__DOCUMENT EXTRACT__.
In a recent post Scott Ambler starts by claiming
later on when reading the actual content Ive learnt that he refers to very specific cases :
For example, in situations where the regulatory compliance
scaling factor is applicable, particularly regulations around protecting human life (i.e. the FDA's CFR 21 Part 11), you find that some of the URPS requirements require a greater investment in quality which can increase overall development cost and time.
This is particularly true when you need to start meeting 4-nines requirements (i.e. the system needs to be available 99.99% of the time) let alone 5-nines requirements or more. The cost of thorough testing and inspection can rise substantially in these sorts of situations.
In my opinion he went a little off charts with his claim.
First is the exact "Myth" so to speak? Is it a simple "High quality cost less"?
Well actually its a little more subtle than that. What the agile community has found once and again (as Scott mentions) is that it cost less to work in high quality mode, when you need to reach and sustain acceptable quality. After all quality is infectious. In general it cost less to produce crappy systems, but mostly those just fails when quality needs catch up.
But back to the examples.
I don't have experience with life critical systems. However, is there a possibility that what actually cost are the regulations themselves and not the underlying quality? Is there a way to reach the necessary life safety quality without following those costly regulations (at lower costs)? I don't know, I do know is that the FDA regulations are costly to implement and originate in a time before the Agile paradigm shift.
High Available (HA) system, on the other hand, I do understand. In fact I was in charge of developing a HA solution for a big billing company. And here Scott argument falls short.
Reaching 4 and especially 5-nines has nothing to do with the quality of the developed system. In order to get to that level of availability you must have an integrated solution and there lies the cost of 5nine systems.
So what myth has been busted?
Yes there are cases in which a specific aspects of quality will drive costs up. But taking a very specific examples and generalizing it to "Busted (at scale)" that an obvious Mistake in my book.

__EXERCISE AIM__.
Copy the post from the sentence beginning "First is the" through "needs catch up.", replacing "agile community" with "software community". The entries come from a source unrelated to the post.

__RECORDED INFORMATION__.
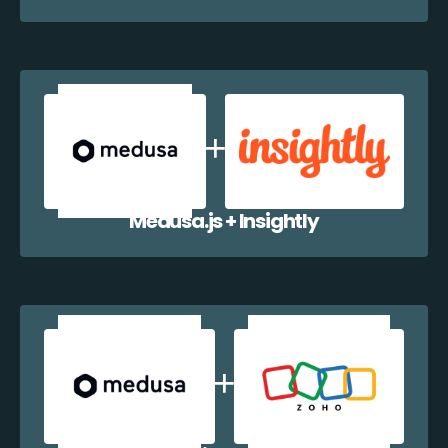
Medusa.js + Insightly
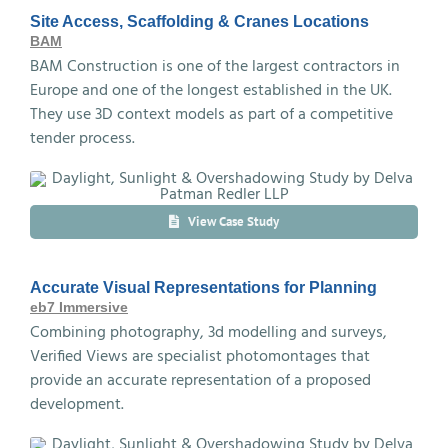
Site Access, Scaffolding & Cranes Locations
BAM
BAM Construction is one of the largest contractors in
Europe and one of the longest established in the UK.
They use 3D context models as part of a competitive
tender process.
View Case Study
Accurate Visual Representations for Planning
eb7 Immersive
Combining photography, 3d modelling and surveys,
Verified Views are specialist photomontages that
provide an accurate representation of a proposed
development.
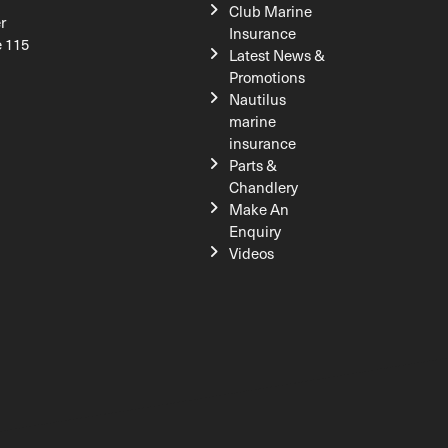
Club Marine
r
Insurance
e 115
Latest News &
Promotions
Nautilus
marine
insurance
Parts &
Chandlery
Make An
Enquiry
Videos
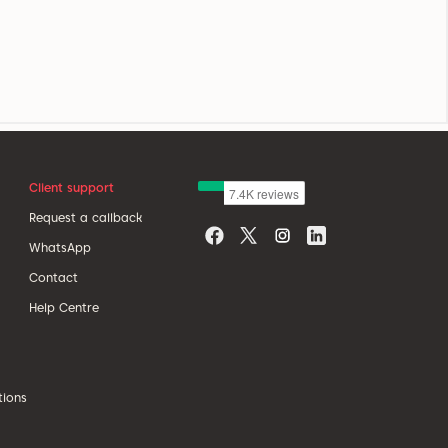
Client support
Request a callback
WhatsApp
Contact
Help Centre
tions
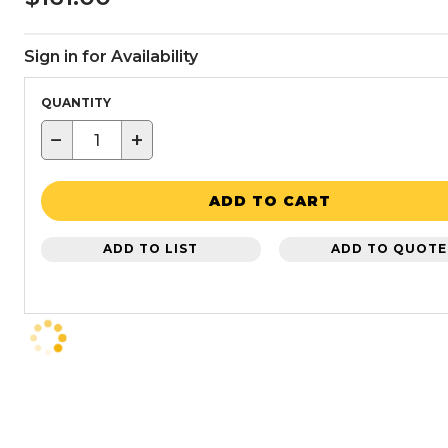
Sign in for Availability
QUANTITY
−
+
ADD TO CART
ADD TO LIST
ADD TO QUOTE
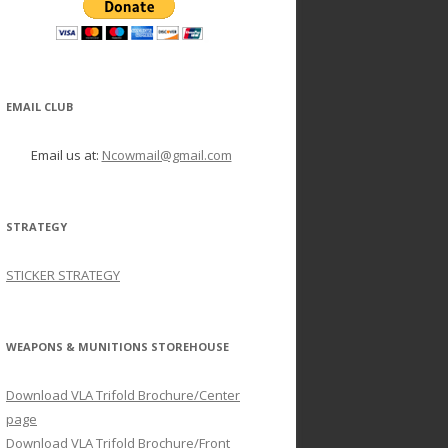
EMAIL CLUB
Email us at:
Ncowmail@gmail.com
STRATEGY
STICKER STRATEGY
WEAPONS & MUNITIONS STOREHOUSE
Download VLA Trifold Brochure/Center
page
Download VLA Trifold Brochure/Front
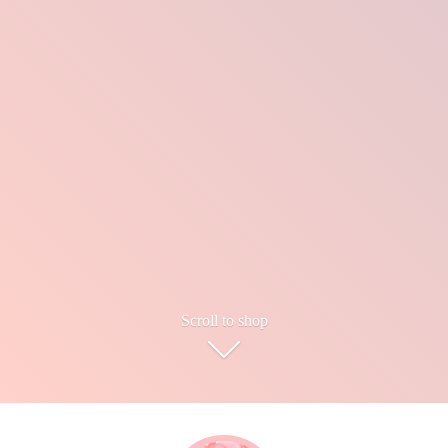
Scroll to shop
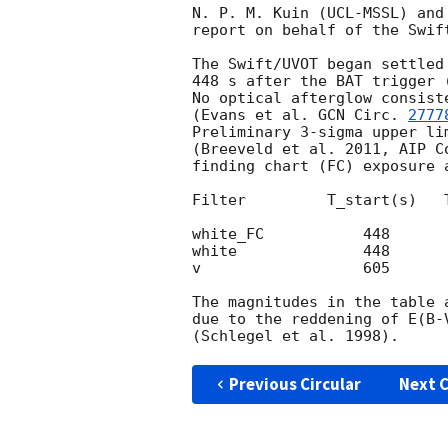
N. P. M. Kuin (UCL-MSSL) and
report on behalf of the Swift
The Swift/UVOT began settled
448 s after the BAT trigger 
No optical afterglow consist
(Evans et al. 
GCN Circ. 
2777
Preliminary 3-sigma upper li
(Breeveld et al. 2011, AIP C
finding chart (FC) exposure 
Filter         T_start(s)   
white_FC           448      
white              448      
v                  605      
The magnitudes in the table 
due to the reddening of E(B-
Previous Circular
Next C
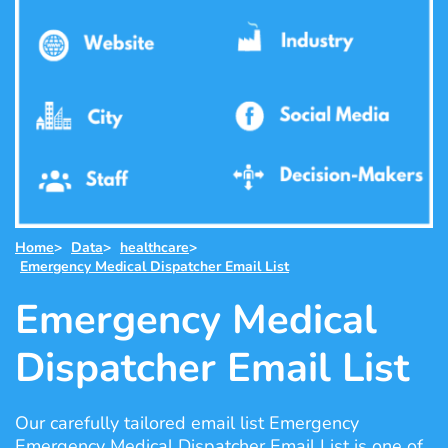
Home
>
Data
>
healthcare
>
Emergency Medical Dispatcher Email List
Emergency Medical
Dispatcher Email List
Our carefully tailored email list Emergency
Emergency Medical Dispatcher Email List is one of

__SOLUTION__.
First is the exact "Myth" so to speak? Is it a simple "High quality cost less"?
Well actually its a little more subtle than that. What the software community has found once and again (as Scott mentions) is that it cost less to work in high quality mode, when you need to reach and sustain acceptable quality. After all quality is infectious. In general it cost less to produce crappy systems, but mostly those just fails when quality needs catch up.